**Stated goal 1**
Duplicate the lathe post below word for word, reproducing the whole text without changes.

**Text excerpt**
# Addictions Run Deep



## silverhawk (Oct 5, 2016)

Within a week of having my first "machine tool" up and running, I've learned quite a bit (my wife would probably want to see me sometime).

Facing
Center-drilling
Turning between centers
How NOT to orient a tool for the best finish
The tool is also critical  (larger tools means stable cuts)
Unfortunately, I didm't have the 4-jaw ready to try learning the technique of parting off.  Instead, I used a hacksaw while the piece was turning.  Silly me.

Once I had experienced facing, I decided it was time to prepare the backplate for the second chuck (I started out with a 3-jaw scroll, and wanted a 4-jaw independent).  That was completed today - the chuck and back plate have been permanently joined.

While I was at it, I needed a better way to store my #2 armstrong tool holders.

I realized that a 3/4" PVC pipe coupling was about the right size, except for a small shoulder inside.  That lead me to salvage a stainless steel printer rod.  I grabbed one of my collets for this and an end-mill, and milled a flat end on the rod (3/8", so nothing I'd readily bore steel with), drilled a hole across it, and turned it into a simple boring bar.
​


​



I then chucked a PVC coupling into the old 3-jaw, bored out the shoulder inside the PVC couplings, drilled a cross hole, and screwed them to my wall.  They worked perfectly!
​



So, I now know I can easily make a _good_ boring bar if I ever have to.  I have two chucks (self-centering/scroll 3-jaw [came with the lathe] and a 4-jaw independent), and I'm half way to having made a milling attachment table (not one of those key-way cutting "attachments", this would be a much more solid attachment).  Forgive the crudeness of the attachment, it was intended to be squared up with the collets and end mills, so I wasn't trying to be completely accurate in setting it up and laying it out.  I'll use side mills for the slots, and I still need to pick up some slot cutters, but at this point, it is somewhat useable.

**Data to process**

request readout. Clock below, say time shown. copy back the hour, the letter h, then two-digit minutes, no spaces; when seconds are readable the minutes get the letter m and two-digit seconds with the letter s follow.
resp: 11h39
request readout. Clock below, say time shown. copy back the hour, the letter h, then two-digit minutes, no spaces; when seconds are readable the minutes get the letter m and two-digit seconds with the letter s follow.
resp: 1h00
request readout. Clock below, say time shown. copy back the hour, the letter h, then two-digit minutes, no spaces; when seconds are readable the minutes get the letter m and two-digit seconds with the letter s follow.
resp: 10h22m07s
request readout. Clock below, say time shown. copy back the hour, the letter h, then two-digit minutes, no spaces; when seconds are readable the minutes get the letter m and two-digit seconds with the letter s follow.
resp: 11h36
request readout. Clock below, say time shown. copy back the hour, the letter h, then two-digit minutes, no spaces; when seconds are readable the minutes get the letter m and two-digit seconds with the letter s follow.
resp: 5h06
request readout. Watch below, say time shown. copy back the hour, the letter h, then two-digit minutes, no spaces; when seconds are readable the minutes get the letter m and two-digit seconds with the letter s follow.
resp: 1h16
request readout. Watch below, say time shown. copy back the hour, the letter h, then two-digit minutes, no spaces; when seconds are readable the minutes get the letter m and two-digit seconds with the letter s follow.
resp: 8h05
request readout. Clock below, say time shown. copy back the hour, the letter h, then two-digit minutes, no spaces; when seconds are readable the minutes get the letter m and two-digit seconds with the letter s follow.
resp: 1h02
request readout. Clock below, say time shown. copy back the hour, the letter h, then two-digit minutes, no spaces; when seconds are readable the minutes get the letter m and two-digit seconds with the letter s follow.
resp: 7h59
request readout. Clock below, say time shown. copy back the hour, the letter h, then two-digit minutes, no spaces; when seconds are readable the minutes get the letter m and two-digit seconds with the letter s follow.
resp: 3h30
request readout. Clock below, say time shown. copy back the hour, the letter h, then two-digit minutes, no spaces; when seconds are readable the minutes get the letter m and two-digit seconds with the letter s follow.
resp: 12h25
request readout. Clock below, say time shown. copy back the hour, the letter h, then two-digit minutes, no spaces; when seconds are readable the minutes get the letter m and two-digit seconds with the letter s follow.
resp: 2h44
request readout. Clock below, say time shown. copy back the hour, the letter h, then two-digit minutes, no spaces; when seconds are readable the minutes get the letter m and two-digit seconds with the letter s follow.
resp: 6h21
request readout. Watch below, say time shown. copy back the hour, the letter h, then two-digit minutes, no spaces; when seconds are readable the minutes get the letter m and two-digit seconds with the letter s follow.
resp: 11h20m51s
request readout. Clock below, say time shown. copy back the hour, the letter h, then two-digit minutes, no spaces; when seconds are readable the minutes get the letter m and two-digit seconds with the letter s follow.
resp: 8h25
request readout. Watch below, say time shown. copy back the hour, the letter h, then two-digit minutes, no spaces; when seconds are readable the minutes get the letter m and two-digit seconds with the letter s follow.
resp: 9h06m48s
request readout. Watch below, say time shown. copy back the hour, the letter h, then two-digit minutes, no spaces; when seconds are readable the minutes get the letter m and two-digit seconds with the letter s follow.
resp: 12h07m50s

**Stated goal 2**
Set down the records above verbatim, everything from the start of the records down to the line containing "resp: 10h22m07s", with both of those lines included.

**Task output 1**
# Addictions Run Deep



## silverhawk (Oct 5, 2016)

Within a week of having my first "machine tool" up and running, I've learned quite a bit (my wife would probably want to see me sometime).

Facing
Center-drilling
Turning between centers
How NOT to orient a tool for the best finish
The tool is also critical  (larger tools means stable cuts)
Unfortunately, I didm't have the 4-jaw ready to try learning the technique of parting off.  Instead, I used a hacksaw while the piece was turning.  Silly me.

Once I had experienced facing, I decided it was time to prepare the backplate for the second chuck (I started out with a 3-jaw scroll, and wanted a 4-jaw independent).  That was completed today - the chuck and back plate have been permanently joined.

While I was at it, I needed a better way to store my #2 armstrong tool holders.

I realized that a 3/4" PVC pipe coupling was about the right size, except for a small shoulder inside.  That lead me to salvage a stainless steel printer rod.  I grabbed one of my collets for this and an end-mill, and milled a flat end on the rod (3/8", so nothing I'd readily bore steel with), drilled a hole across it, and turned it into a simple boring bar.
​


​



I then chucked a PVC coupling into the old 3-jaw, bored out the shoulder inside the PVC couplings, drilled a cross hole, and screwed them to my wall.  They worked perfectly!
​



So, I now know I can easily make a _good_ boring bar if I ever have to.  I have two chucks (self-centering/scroll 3-jaw [came with the lathe] and a 4-jaw independent), and I'm half way to having made a milling attachment table (not one of those key-way cutting "attachments", this would be a much more solid attachment).  Forgive the crudeness of the attachment, it was intended to be squared up with the collets and end mills, so I wasn't trying to be completely accurate in setting it up and laying it out.  I'll use side mills for the slots, and I still need to pick up some slot cutters, but at this point, it is somewhat useable.

**Task output 2**
request readout. Clock below, say time shown. copy back the hour, the letter h, then two-digit minutes, no spaces; when seconds are readable the minutes get the letter m and two-digit seconds with the letter s follow.
resp: 11h39
request readout. Clock below, say time shown. copy back the hour, the letter h, then two-digit minutes, no spaces; when seconds are readable the minutes get the letter m and two-digit seconds with the letter s follow.
resp: 1h00
request readout. Clock below, say time shown. copy back the hour, the letter h, then two-digit minutes, no spaces; when seconds are readable the minutes get the letter m and two-digit seconds with the letter s follow.
resp: 10h22m07s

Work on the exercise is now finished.